## Text under study
A Methodological Approach to Assess Nature-Based Solutions’ Effectiveness in Flood Hazard Reduction: The Case Study of Gudbrandsdalen Valley ^†

Abstract

This work reports the results of a study on the effects of an earth levee in flow depth and velocity reduction found by mapping the flood hazard for the baseline and Nature-Based Solution scenarios for one of the case studies of the H2020 Phusicos Project, namely, the Jorekstad site, in the town of Lillehammer (Norway). To achieve this target, the study employed various modelling procedures. These included climate, GIS, hydrological and hydraulic modelling structured in an integrated workflow. By running the FLO-2D model, the flooded areas were computed, and maximum flow depth and velocity were assessed by varying the return period with reference to different settings of the antecedent moisture conditions.

1. Introduction

Floods are acknowledged to be one of the most dangerous and widespread climate-related natural hazards [1]. They are estimated to be responsible for almost 15% of the total economic losses due to natural disasters. About 50% of the total population was exposed to their effects in 2018 [2]. Due to climate change, the intensity of extreme rainfall events is predicted to increase all over the world [3], and it will potentially lead towards an increase in the magnitude of extreme flows, which has implications for landowners, flood mitigation strategies and infrastructure design [4]. Flooding is not only responsible for harm in urban environments, causing damage; loss of life, property and infrastructure; and disruption of public services [5]. It can also provoke the loss of food crops and livestock and the depletion of soil quality due to oxygen deficiency [6,7,8].

## Available data

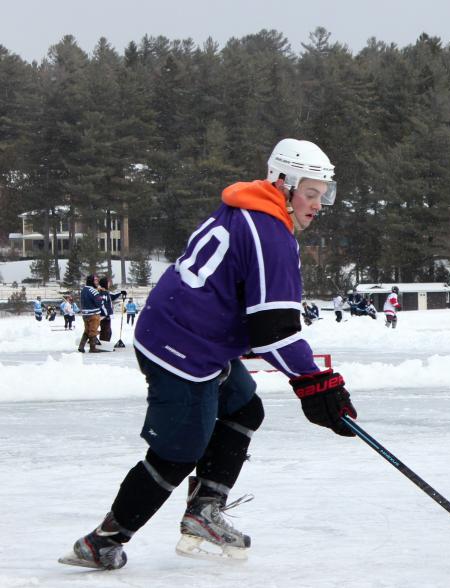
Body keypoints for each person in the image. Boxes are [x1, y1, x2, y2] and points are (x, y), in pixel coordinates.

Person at [59, 138, 356, 570]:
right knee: (178, 452)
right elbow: (274, 331)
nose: (319, 204)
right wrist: (316, 383)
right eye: (311, 193)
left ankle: (204, 510)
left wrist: (309, 379)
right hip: (181, 350)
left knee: (244, 408)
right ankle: (102, 541)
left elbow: (251, 315)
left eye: (324, 194)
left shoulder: (248, 208)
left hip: (186, 338)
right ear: (282, 183)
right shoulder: (269, 233)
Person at [77, 274, 108, 353]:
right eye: (96, 280)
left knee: (87, 331)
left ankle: (81, 346)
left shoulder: (84, 290)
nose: (97, 282)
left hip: (85, 314)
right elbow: (99, 303)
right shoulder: (93, 291)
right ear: (91, 281)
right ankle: (92, 348)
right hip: (93, 314)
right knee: (93, 331)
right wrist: (101, 297)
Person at [98, 276, 126, 343]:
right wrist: (106, 314)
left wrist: (121, 293)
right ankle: (103, 344)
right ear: (105, 284)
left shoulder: (106, 292)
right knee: (106, 330)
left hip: (106, 315)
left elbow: (113, 296)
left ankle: (104, 343)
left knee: (107, 331)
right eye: (108, 283)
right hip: (104, 315)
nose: (109, 284)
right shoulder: (101, 293)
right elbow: (101, 304)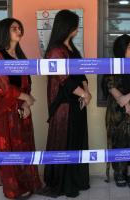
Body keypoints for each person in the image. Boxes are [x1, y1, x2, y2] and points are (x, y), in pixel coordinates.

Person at [0, 18, 42, 199]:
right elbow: (4, 88)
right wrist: (26, 98)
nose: (19, 31)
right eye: (14, 28)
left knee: (25, 147)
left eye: (20, 28)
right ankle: (13, 190)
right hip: (5, 111)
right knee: (9, 150)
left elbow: (27, 83)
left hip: (23, 109)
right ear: (5, 31)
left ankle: (27, 184)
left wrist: (27, 103)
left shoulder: (20, 55)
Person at [42, 10, 92, 198]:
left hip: (77, 100)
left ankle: (76, 180)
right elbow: (65, 79)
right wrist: (83, 94)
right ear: (68, 27)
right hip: (64, 104)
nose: (77, 29)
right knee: (65, 142)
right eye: (75, 25)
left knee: (76, 141)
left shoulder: (71, 47)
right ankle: (62, 183)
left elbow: (80, 73)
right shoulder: (56, 50)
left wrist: (87, 92)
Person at [102, 34, 130, 188]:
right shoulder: (113, 65)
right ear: (121, 48)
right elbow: (110, 85)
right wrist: (125, 104)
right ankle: (118, 172)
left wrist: (127, 98)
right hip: (117, 112)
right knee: (118, 141)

## Tasks and exercises
(a) According to the flood study text, which model was run to compute the flooded areas?
(b) Name every type of modelling that the flood study text says was combined in the integrated workflow.

## Written responses
(a) The FLO-2D model.

(b) Climate, GIS, hydrological and hydraulic modelling.